(SOURCE MATERIAL)

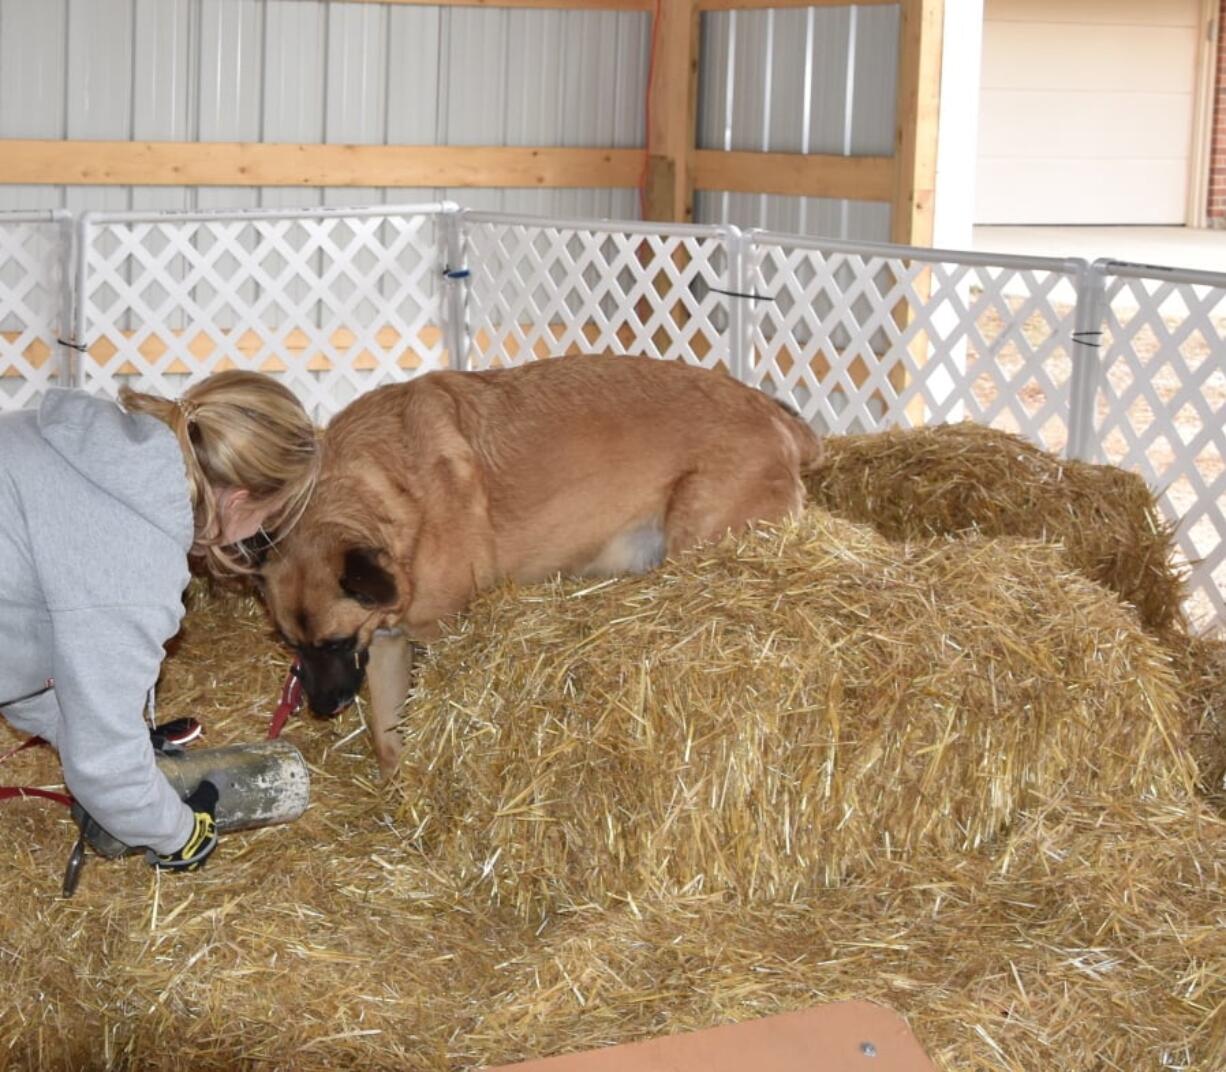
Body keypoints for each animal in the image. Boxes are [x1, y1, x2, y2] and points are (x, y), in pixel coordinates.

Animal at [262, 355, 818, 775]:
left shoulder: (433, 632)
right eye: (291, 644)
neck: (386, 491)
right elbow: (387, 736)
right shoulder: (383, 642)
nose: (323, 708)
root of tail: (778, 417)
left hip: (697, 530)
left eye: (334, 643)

(End SOURCE MATERIAL)
(SOURCE MATERIAL)

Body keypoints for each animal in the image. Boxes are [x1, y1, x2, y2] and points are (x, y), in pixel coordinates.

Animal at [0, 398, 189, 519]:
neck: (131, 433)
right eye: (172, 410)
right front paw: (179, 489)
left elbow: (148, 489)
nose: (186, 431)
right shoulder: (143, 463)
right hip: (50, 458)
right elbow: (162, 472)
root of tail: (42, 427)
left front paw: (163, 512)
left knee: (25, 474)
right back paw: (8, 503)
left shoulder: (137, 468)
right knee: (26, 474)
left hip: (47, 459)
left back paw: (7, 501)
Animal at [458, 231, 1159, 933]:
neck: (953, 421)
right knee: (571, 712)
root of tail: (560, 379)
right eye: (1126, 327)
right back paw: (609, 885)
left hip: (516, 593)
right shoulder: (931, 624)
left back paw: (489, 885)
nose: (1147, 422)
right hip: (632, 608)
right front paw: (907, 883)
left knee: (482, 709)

(End SOURCE MATERIAL)

Which lines hold the string "front"? Copy all of them from the data above.

right front paw: (179, 489)
left front paw: (163, 512)
right front paw: (907, 883)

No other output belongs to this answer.